▸ **Records to process**:
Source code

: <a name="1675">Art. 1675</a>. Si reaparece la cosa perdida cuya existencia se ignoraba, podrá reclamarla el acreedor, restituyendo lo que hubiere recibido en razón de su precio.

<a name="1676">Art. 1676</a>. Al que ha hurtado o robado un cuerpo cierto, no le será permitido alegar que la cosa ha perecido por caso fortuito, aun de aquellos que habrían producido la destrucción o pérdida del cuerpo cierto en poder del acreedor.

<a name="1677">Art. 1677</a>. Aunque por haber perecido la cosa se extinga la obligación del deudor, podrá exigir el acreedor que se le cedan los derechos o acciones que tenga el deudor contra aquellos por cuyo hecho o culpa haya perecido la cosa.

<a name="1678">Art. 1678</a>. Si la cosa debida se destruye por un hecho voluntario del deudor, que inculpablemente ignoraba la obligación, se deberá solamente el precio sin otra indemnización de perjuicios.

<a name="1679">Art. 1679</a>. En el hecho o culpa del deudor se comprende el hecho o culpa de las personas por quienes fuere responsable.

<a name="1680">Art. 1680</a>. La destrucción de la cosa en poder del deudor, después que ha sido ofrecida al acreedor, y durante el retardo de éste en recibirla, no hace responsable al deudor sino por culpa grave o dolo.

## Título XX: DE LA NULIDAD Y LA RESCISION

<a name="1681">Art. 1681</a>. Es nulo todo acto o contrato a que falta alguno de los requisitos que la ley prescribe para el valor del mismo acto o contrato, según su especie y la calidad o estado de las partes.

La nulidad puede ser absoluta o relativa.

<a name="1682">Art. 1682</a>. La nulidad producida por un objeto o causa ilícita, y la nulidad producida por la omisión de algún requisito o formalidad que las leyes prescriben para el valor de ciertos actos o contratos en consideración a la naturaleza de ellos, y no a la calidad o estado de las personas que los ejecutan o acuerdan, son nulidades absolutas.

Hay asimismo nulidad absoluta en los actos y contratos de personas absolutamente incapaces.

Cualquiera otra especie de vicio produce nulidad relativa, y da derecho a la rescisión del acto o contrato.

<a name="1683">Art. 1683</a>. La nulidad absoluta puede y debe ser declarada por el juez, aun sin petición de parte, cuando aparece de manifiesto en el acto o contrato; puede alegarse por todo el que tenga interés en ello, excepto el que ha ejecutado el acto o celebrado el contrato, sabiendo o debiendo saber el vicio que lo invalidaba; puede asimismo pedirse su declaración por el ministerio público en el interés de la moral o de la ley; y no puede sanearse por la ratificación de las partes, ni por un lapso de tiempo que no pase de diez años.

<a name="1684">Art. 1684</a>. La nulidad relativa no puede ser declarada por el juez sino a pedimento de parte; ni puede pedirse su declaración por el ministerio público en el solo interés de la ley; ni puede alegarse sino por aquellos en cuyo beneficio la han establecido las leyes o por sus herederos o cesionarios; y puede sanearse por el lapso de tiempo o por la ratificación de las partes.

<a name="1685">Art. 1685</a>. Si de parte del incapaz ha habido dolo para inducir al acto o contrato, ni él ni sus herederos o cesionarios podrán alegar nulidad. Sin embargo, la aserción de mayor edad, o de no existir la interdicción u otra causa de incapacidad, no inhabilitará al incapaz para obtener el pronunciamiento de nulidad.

...

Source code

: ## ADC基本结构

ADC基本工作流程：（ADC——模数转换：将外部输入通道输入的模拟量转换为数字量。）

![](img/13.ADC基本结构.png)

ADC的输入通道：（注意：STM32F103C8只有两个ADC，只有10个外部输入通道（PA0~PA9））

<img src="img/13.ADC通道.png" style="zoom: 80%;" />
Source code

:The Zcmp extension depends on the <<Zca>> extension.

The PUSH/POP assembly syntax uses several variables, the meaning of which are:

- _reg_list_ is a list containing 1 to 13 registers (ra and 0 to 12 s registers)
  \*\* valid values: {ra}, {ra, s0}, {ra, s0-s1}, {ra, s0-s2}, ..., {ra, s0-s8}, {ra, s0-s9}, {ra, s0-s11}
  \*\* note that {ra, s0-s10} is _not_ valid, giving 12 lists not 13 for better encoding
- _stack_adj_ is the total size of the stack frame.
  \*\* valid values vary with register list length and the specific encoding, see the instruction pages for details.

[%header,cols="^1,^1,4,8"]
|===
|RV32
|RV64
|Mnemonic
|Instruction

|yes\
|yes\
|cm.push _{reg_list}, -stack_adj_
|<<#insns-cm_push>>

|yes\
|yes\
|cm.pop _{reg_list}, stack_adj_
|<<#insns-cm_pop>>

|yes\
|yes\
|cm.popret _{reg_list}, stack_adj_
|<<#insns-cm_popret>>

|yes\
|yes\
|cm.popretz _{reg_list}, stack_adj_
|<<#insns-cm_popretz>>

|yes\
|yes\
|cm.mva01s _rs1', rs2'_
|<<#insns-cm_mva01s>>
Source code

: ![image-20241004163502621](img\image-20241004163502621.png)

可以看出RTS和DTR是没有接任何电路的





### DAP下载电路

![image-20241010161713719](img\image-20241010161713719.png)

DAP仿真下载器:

---

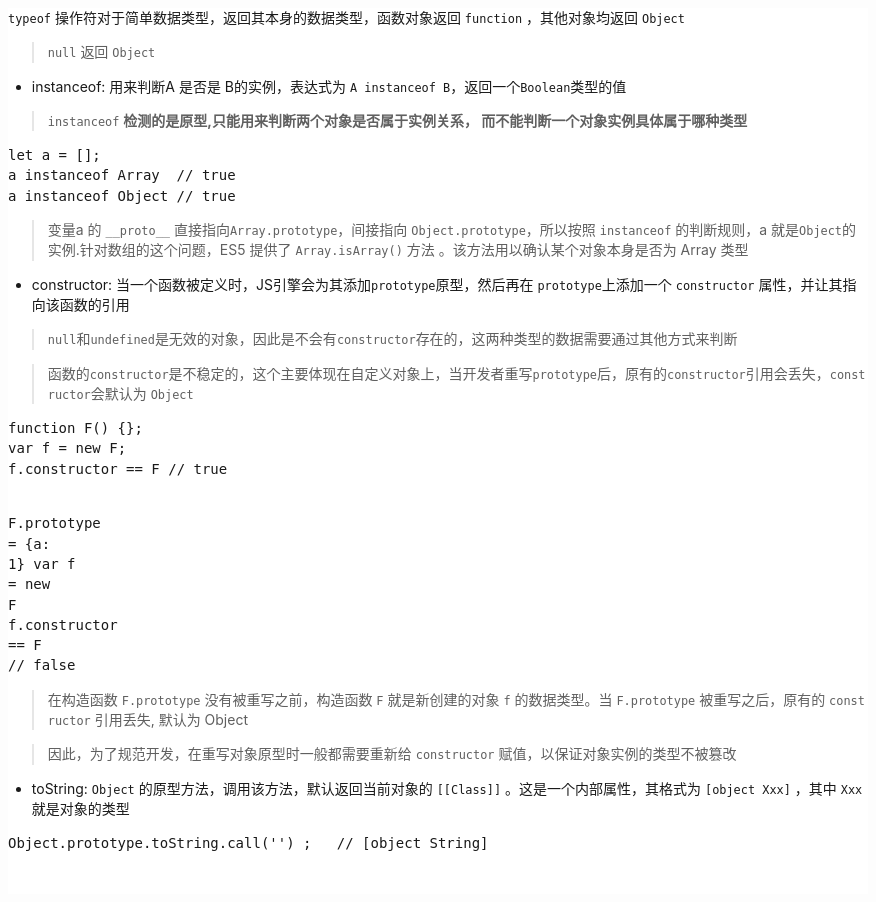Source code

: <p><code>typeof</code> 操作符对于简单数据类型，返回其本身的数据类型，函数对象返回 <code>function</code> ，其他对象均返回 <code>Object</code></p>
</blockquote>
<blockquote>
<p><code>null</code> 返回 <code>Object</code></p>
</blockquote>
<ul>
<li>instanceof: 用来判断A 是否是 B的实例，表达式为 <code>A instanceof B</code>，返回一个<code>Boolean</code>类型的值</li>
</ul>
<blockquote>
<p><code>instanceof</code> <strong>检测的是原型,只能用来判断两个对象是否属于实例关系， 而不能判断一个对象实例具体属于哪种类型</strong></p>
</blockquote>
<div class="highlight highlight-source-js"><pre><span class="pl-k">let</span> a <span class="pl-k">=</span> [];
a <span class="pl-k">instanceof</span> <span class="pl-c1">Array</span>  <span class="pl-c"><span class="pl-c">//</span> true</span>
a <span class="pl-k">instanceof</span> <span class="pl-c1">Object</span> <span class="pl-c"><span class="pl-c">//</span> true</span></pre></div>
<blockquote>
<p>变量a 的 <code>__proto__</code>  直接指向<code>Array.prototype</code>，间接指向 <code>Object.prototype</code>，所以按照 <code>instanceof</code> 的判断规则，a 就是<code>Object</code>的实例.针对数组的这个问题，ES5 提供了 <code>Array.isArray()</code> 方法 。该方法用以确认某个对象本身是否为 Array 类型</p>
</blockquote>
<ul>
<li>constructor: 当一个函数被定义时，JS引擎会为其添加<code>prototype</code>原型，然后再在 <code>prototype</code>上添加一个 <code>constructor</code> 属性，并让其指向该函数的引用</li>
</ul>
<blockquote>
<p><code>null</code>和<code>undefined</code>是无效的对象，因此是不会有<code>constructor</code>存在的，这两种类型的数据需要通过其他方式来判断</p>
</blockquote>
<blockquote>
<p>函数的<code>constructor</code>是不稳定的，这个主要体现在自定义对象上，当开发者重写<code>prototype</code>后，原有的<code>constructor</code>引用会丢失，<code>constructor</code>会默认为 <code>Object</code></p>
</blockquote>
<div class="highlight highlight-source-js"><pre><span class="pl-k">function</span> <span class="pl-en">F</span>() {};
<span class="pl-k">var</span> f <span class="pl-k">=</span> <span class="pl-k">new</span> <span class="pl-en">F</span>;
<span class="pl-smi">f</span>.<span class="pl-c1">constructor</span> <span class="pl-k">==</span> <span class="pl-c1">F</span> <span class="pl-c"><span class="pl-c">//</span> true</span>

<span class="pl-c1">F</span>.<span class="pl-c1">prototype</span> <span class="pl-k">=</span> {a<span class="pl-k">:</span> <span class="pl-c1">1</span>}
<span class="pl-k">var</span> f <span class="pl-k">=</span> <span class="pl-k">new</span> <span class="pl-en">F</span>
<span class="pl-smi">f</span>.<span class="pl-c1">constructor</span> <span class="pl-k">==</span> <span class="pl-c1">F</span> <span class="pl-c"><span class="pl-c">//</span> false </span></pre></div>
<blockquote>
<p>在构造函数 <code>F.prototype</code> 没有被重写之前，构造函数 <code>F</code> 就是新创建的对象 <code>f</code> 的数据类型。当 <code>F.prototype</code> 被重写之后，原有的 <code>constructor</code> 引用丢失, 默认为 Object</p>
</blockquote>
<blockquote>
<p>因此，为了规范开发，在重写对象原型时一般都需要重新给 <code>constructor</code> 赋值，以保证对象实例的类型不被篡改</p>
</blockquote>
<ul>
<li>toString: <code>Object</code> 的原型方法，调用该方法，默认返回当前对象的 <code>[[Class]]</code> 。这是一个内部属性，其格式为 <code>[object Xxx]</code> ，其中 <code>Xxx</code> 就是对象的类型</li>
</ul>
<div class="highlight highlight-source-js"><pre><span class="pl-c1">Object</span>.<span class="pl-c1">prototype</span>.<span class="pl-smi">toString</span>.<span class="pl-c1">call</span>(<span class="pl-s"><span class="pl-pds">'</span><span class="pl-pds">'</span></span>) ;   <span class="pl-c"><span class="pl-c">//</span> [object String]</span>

▸ **About this exercise**:
Identify every line in the items above that contains the word "ignoraba" and copy each of those lines in full.

▸ **Solution to this task**:
: <a name="1675">Art. 1675</a>. Si reaparece la cosa perdida cuya existencia se ignoraba, podrá reclamarla el acreedor, restituyendo lo que hubiere recibido en razón de su precio.
<a name="1678">Art. 1678</a>. Si la cosa debida se destruye por un hecho voluntario del deudor, que inculpablemente ignoraba la obligación, se deberá solamente el precio sin otra indemnización de perjuicios.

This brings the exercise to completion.